To best understand the stories of the Torah, one should understand that they are stories. That is, one should read them as ancient morality plays where the focus should move, surprisingly, from God to human. The stories of Avraham need to be understood against the background of the opening myths of Adam and Noah. Adam, “the human prototype”, is created in a universe where both good and evil exist. (Why the universe needs to contain evil is the ultimate question, which can only be answered that infinity must by definition allow for infinite possibilities and permutations.) Once human evolves to having knowledge of both good and evil, an infinite range of choice between the two opens. Not surprisingly, “God despairs” of the choices humans make and decides to “start all over again.”

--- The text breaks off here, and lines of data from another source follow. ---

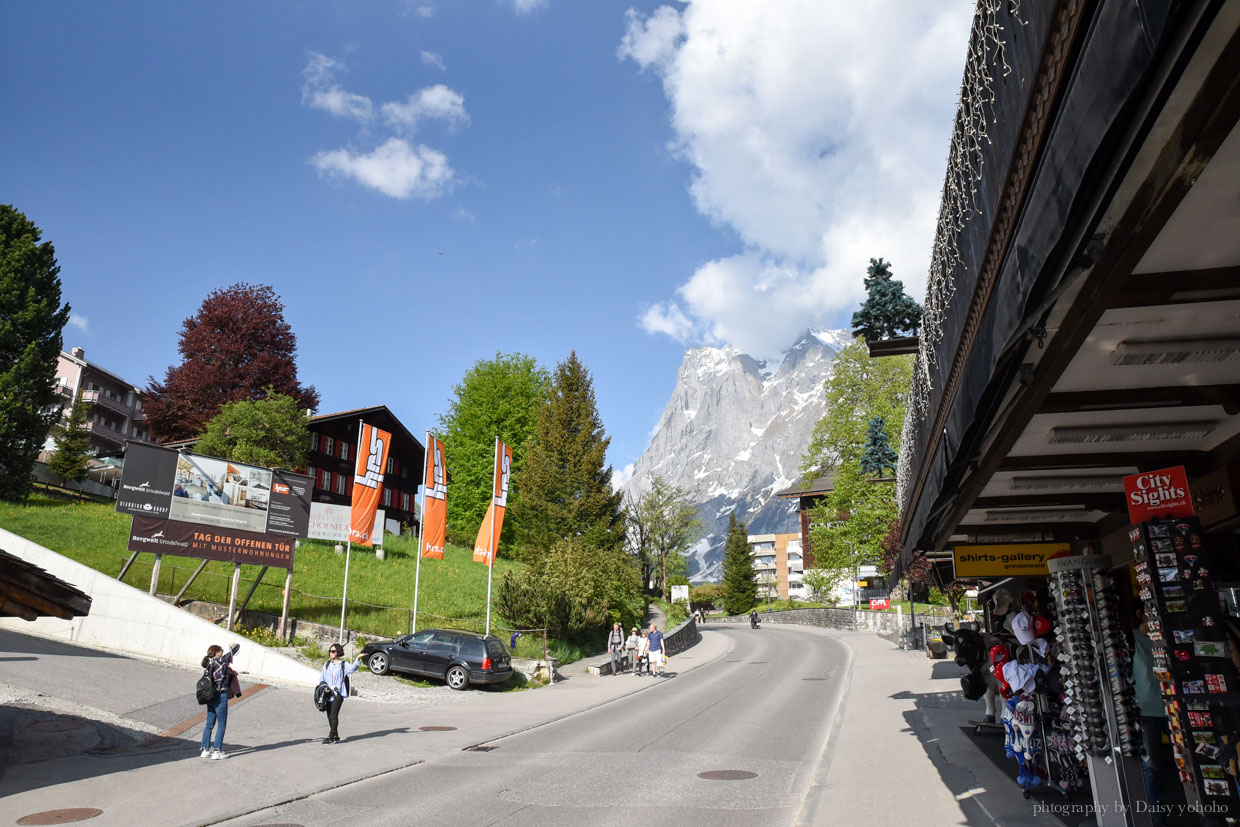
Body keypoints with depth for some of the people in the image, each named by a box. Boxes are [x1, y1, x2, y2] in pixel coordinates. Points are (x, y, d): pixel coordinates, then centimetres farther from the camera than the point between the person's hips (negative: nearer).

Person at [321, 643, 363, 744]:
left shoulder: (344, 664, -1)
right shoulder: (327, 665, 15)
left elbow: (352, 668, -19)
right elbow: (322, 678, 20)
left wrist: (358, 659, -34)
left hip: (338, 693, -6)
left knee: (334, 715, -13)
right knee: (329, 716, 8)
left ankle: (331, 736, -10)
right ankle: (336, 736, 18)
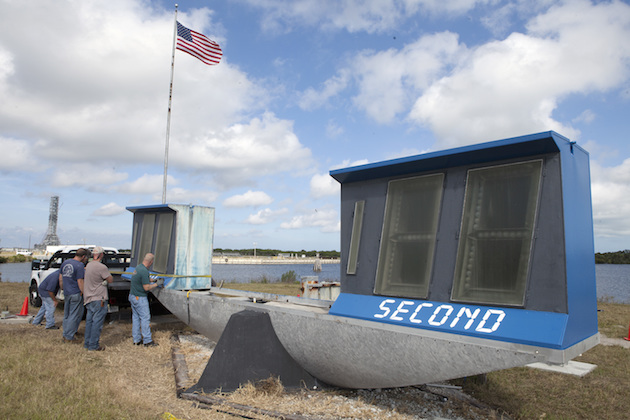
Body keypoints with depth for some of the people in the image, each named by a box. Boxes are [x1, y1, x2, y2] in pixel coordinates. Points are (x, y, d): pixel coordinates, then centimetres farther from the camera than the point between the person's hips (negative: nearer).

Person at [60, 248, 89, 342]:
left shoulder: (65, 262, 9)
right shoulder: (80, 265, -15)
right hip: (76, 294, -8)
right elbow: (80, 282, -17)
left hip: (66, 293, 8)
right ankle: (68, 337, 6)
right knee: (74, 316, 2)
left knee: (67, 315, 18)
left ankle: (65, 335, 26)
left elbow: (60, 278, 16)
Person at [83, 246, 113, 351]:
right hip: (99, 299, -8)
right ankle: (93, 345, 5)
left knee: (89, 321, 16)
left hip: (89, 299, 8)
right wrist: (107, 274, 4)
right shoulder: (101, 267, -19)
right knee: (97, 322, -1)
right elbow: (110, 280, -10)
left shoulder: (89, 265, 8)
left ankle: (87, 343, 25)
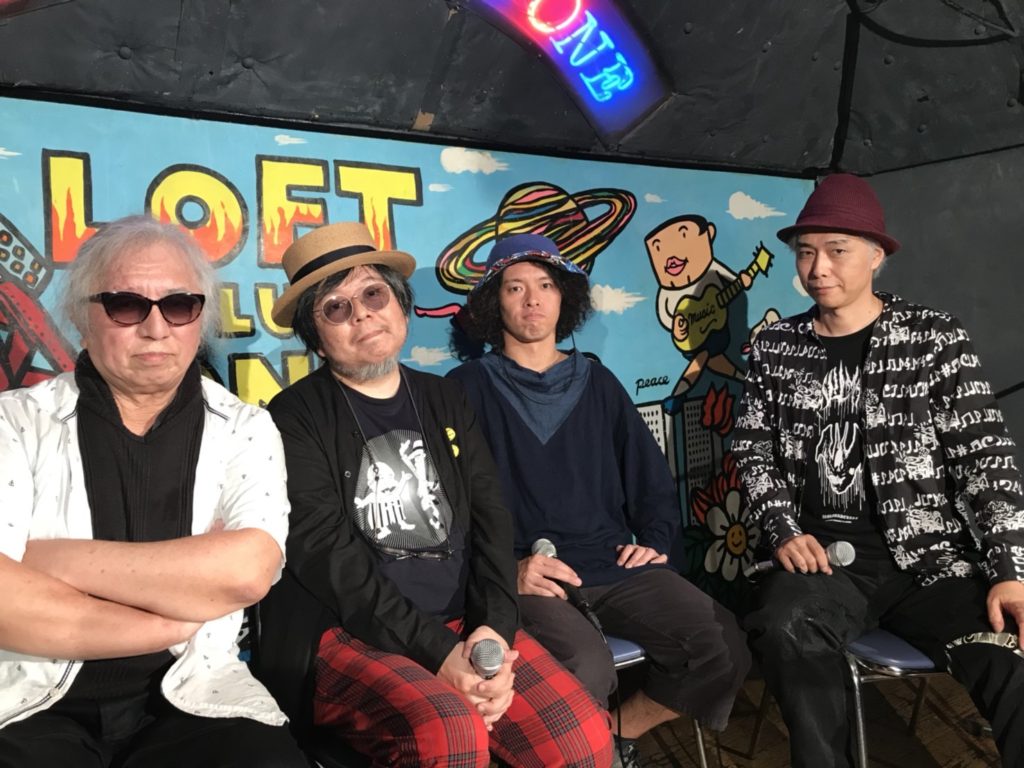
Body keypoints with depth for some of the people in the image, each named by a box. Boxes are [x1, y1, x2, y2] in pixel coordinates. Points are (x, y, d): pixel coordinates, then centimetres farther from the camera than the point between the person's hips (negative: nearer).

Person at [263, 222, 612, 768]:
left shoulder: (446, 402, 14)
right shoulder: (296, 418, -1)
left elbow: (490, 522, 6)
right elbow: (327, 558, -12)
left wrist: (494, 628, -11)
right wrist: (437, 652, -19)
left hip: (465, 626, 4)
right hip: (348, 636, -4)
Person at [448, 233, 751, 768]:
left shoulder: (596, 382, 19)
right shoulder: (470, 387, 4)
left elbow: (649, 470, 21)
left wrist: (656, 539, 5)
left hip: (616, 565, 5)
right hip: (528, 575, -4)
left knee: (725, 650, -15)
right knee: (586, 671, -33)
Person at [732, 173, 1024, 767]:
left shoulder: (935, 338, 2)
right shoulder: (776, 347, 9)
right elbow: (754, 451, 10)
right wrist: (785, 532, -5)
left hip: (930, 553, -1)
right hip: (822, 553, 1)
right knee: (788, 630, -32)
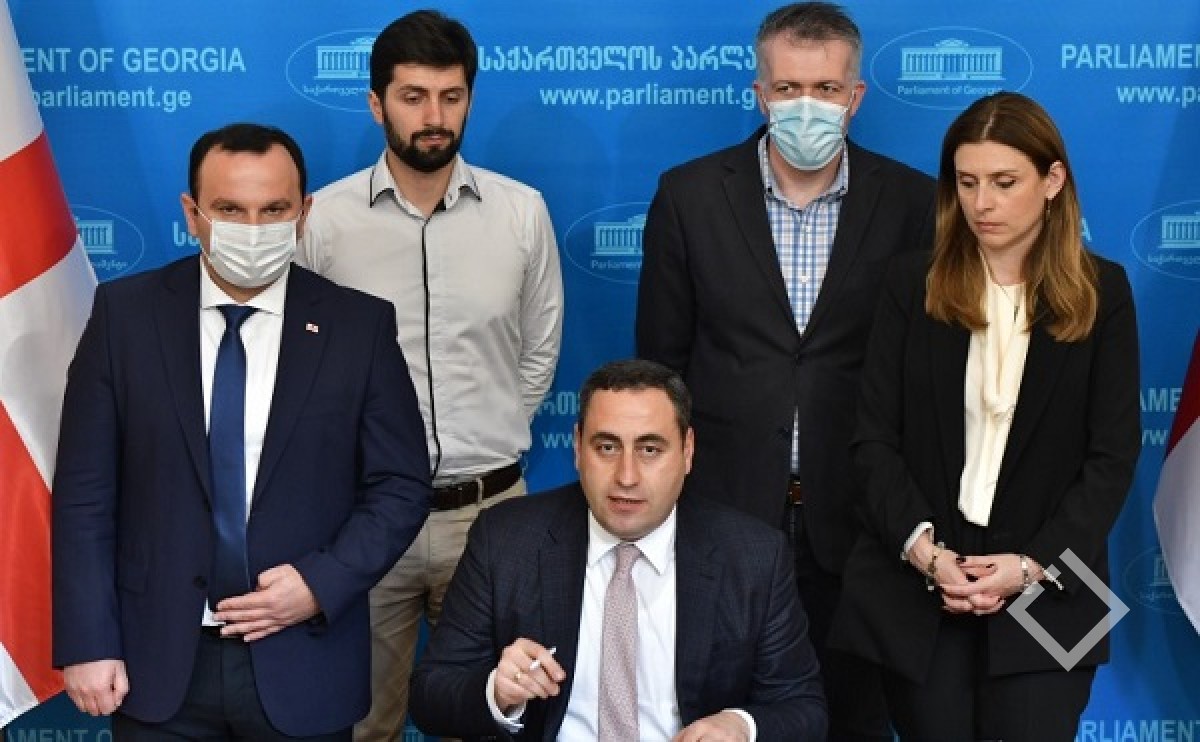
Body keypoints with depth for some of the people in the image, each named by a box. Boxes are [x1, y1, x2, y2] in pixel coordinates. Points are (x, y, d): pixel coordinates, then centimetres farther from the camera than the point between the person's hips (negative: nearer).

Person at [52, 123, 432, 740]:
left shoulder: (359, 326, -3)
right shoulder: (125, 313, -2)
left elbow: (400, 486, 1)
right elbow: (85, 493, -2)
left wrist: (322, 584, -13)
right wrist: (87, 644, -6)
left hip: (303, 669, 0)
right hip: (158, 666, 0)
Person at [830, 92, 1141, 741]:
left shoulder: (1102, 293, 2)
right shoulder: (914, 285, 4)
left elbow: (1113, 454, -2)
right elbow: (874, 436, 0)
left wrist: (1034, 564, -12)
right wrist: (921, 546, -14)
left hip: (1045, 590, 0)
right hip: (916, 584, 1)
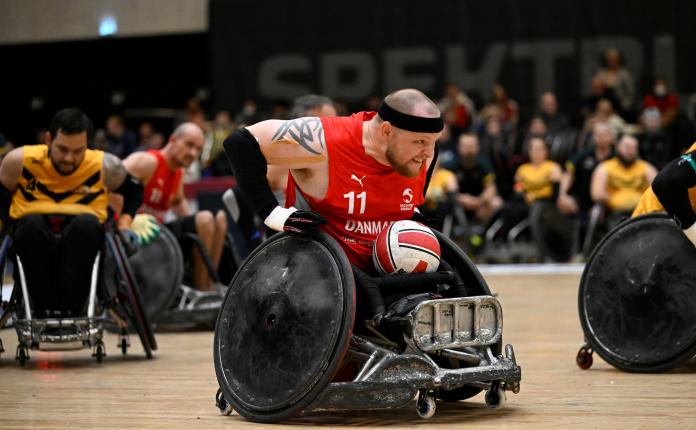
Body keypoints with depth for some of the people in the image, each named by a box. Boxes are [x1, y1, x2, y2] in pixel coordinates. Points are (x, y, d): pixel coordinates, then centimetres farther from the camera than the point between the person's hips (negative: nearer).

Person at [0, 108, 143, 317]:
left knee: (87, 223, -35)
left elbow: (134, 190, 13)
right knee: (32, 223, -35)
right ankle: (44, 312, -29)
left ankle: (68, 313, -33)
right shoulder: (19, 161, -6)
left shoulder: (105, 166, -5)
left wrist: (124, 226, 1)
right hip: (32, 237, 0)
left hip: (83, 240, 0)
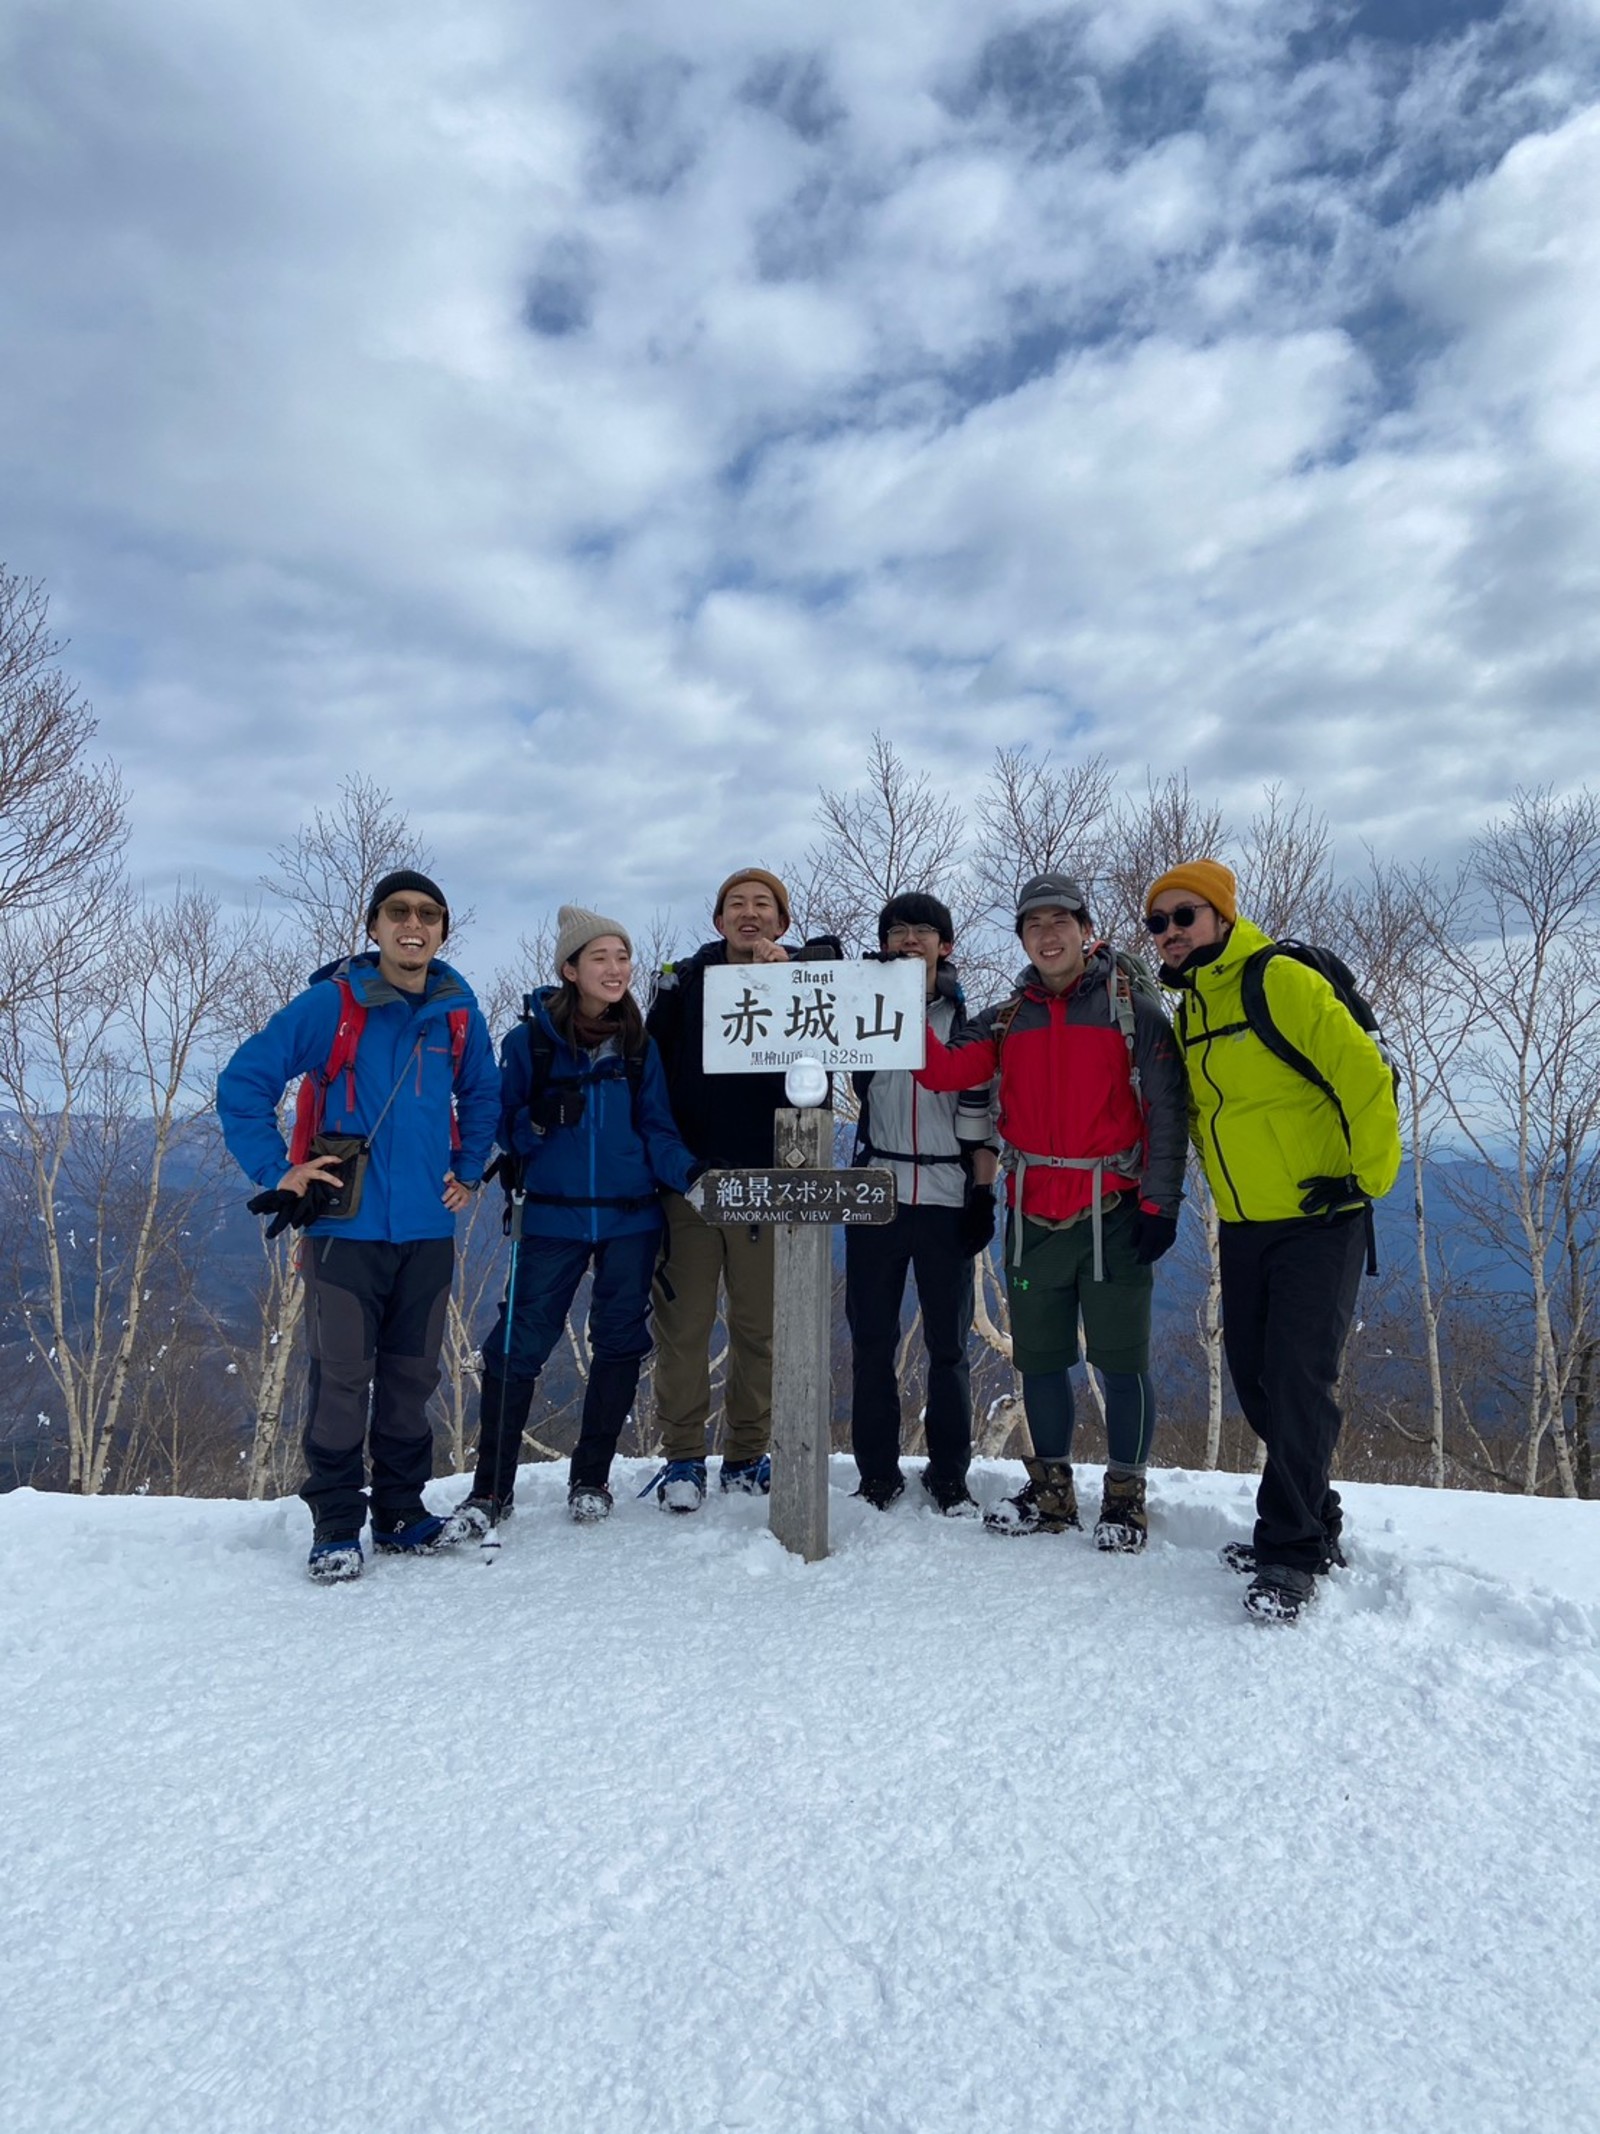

Noah enters the story as “a righteous man.” However, the story shows him as passive as well. While Adam is disobedient by eating the fruit of the tree of knowledge of good and evil, Noah is compliant by saving his family and animals to reproduce life after the flood. Yet, post flood, humanity descends into wicked behavior again, as Noah and his descendants have failed to be champions for justice. The notion that “God will no longer destroy the earth by flood again” lets us know that humans now have power over life and death, good and evil, on this planet.
Avraham, the spiritual father of our people, faces constant challenges as to what is right and just. One can question his behavior over the expulsion of Hagar and Ishmael as well his taking his son Isaac as a potential sacrifice. Yet, in one of the most well-known passages of Torah literature, God informs Avraham that he “intends to destroy Sodom and Gomorrah”, for the sins of its inhabitants have come to God’s attention. (According to rabbinic understanding, the sin of Sodom is not what its name has become famous for, but rather its lack of hospitality.) Avraham challenges God, “Shall not the Judge of all the earth judge justly?” As a result of their famous negotiation, God accedes to Avraham’s demand to make sure that the innocent are not swept away with the guilty.
This little drama acted out between Avraham and God is meant to be a morality tale for us. Sadly, most of us would still like to blame God for the world’s ills as opposed to taking responsibility for them ourselves. Avraham and Sarah, like us, witness a world in which life is not fair, in which wickedness abounds. They, like us, have choices to make — and in retrospect mistakes will be made. Avraham’s challenge to God – shall not the Judge of all the earth judge justly – is even more a challenge to the generations to come. Judaism teaches that we are God’s agents on earth. The innocent shall not be condemned, nor the guilty acquitted. In our creation, choices between good and bad are constantly in front of us. Goodness and justice are built into the universe, but require human agency to be activated.